-------- Excerpt to read --------

The PANX protein channel family represents a class of channels characterized by a large pore size, serving as crucial mediators of intercellular communication with fundamental implications for cell development and maintenance of cellular homeostasis. Among these, PANX1 has been extensively studied and participates in regulating the permeability of ATP and ions within and outside cells, playing a pivotal role in various physiological processes and pathological mechanisms. Mutations in the PANX1 gene can impact protein glycosylation and accelerate ATP release, leading to cell death.
In breast cancer cells, the PANX1 channel exhibits a dual role in purinergic signaling, contributing to both cell survival and the induction of cytotoxic effects. This function is mediated by the amplified opening of the P2X4/P2X7-gated PANX1 channel, triggering cell death characterized by CASP1 activation and exhibiting a mixed pattern of apoptosis and necrosis, consistent with pyroptosis. Studies have revealed that cancer cell death is reliant on ATP release and downstream death signaling mediated by the P2X7R, which can be reversed by inhibiting NADPH oxidase-produced reactive oxygen species, Ca2+/calmodulin-dependent protein kinase II, or the mitochondrial permeability transition pore. Enhanced P2X4/P2X7 signaling may also be related with the ATP-rich tumor microenvironment, providing a molecular basis for purinergic receptor-mediated selective control of breast cancer and serving as a possible platform for comprehensive breast cancer immunotherapy[7].

-------- Data shown --------

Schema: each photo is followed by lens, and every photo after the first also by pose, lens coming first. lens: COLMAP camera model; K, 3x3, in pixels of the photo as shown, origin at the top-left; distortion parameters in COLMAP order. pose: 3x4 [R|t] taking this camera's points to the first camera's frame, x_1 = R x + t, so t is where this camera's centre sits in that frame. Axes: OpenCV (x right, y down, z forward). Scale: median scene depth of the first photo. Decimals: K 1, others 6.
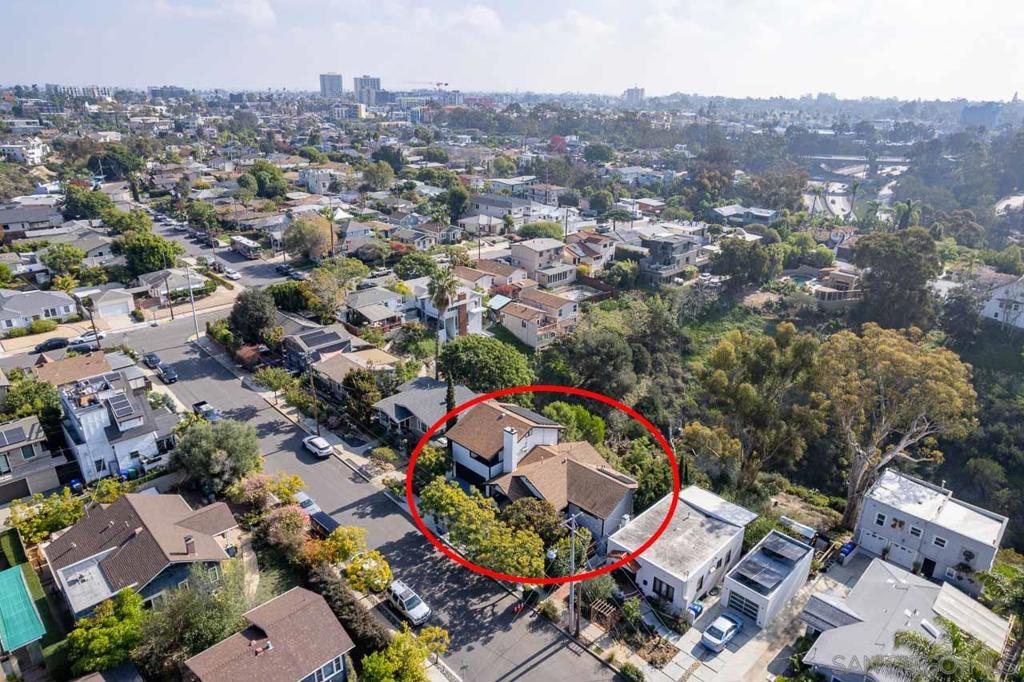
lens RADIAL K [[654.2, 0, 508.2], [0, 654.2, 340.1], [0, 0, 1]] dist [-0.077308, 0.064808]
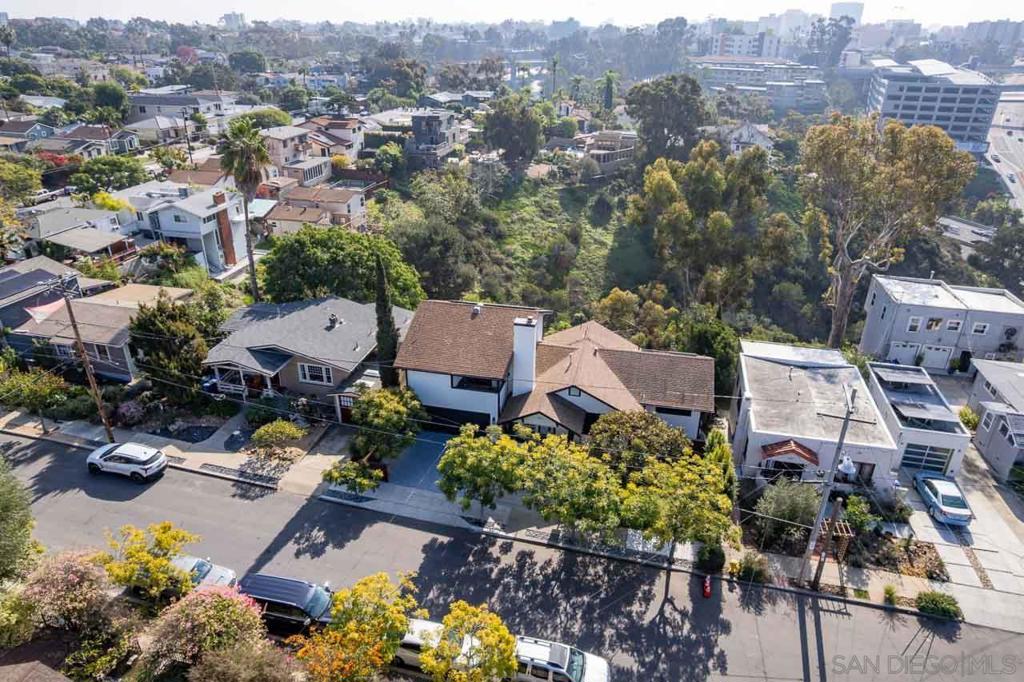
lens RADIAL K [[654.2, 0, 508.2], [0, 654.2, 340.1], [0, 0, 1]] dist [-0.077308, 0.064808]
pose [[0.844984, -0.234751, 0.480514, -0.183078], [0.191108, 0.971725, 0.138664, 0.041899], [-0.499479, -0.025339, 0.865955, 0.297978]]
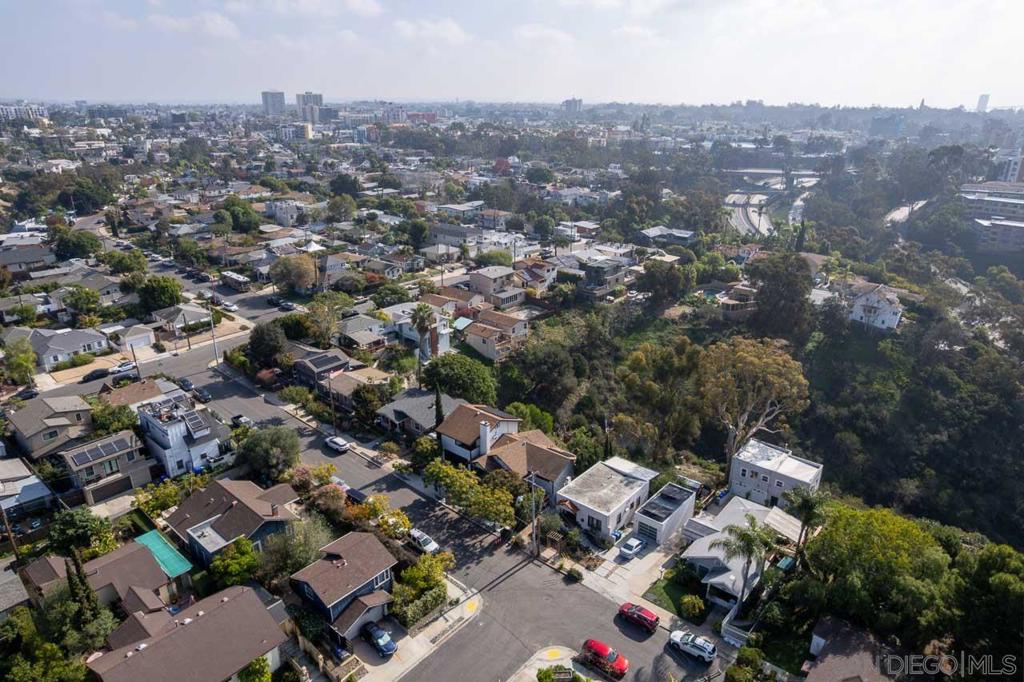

--------

▶ What to work on:
1/ Answer each question using the passage on PANX1 channels:
(a) What two effects on the protein can mutations in the PANX1 gene have?
(b) Which activation characterizes the cell death triggered in breast cancer cells?
(c) Which receptor mediates the downstream death signaling on which cancer cell death relies?
2/ State whether each statement agrees with the passage on PANX1 channels, and quote the words that decide it:
(a) The PANX protein channel family is characterized by a small pore size.
(b) The cell death in breast cancer cells shows a mixed pattern of apoptosis and necrosis.
(c) Inhibiting Ca2+/calmodulin-dependent protein kinase II can reverse the cancer cell death.
The material accompanying the passage on PANX1 channels was drawn from a separate source.

▶ List of answers:
1/
(a) They can impact protein glycosylation and accelerate ATP release.
(b) CASP1 activation.
(c) The P2X7R.

2/
(a) No: "characterized by a large pore size"
(b) Yes: "exhibiting a mixed pattern of apoptosis and necrosis, consistent with pyroptosis"
(c) Yes: "which can be reversed by inhibiting NADPH oxidase-produced reactive oxygen species, Ca2+/calmodulin-dependent protein kinase II, or the mitochondrial permeability transition pore"